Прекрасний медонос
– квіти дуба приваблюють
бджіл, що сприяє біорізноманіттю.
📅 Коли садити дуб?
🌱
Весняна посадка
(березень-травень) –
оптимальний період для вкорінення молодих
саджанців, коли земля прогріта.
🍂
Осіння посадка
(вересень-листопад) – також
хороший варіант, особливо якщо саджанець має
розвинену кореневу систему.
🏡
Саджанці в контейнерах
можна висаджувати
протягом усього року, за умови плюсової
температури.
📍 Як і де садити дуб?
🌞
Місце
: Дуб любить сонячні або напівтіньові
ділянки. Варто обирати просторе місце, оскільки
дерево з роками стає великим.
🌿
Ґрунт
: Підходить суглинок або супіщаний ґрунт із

□ □ □ □

## TASK TO CARRY OUT
What you return should match every line above exactly.

## RESPONSE TO THIS EXERCISE
Прекрасний медонос
– квіти дуба приваблюють
бджіл, що сприяє біорізноманіттю.
📅 Коли садити дуб?
🌱
Весняна посадка
(березень-травень) –
оптимальний період для вкорінення молодих
саджанців, коли земля прогріта.
🍂
Осіння посадка
(вересень-листопад) – також
хороший варіант, особливо якщо саджанець має
розвинену кореневу систему.
🏡
Саджанці в контейнерах
можна висаджувати
протягом усього року, за умови плюсової
температури.
📍 Як і де садити дуб?
🌞
Місце
: Дуб любить сонячні або напівтіньові
ділянки. Варто обирати просторе місце, оскільки
дерево з роками стає великим.
🌿
Ґрунт
: Підходить суглинок або супіщаний ґрунт із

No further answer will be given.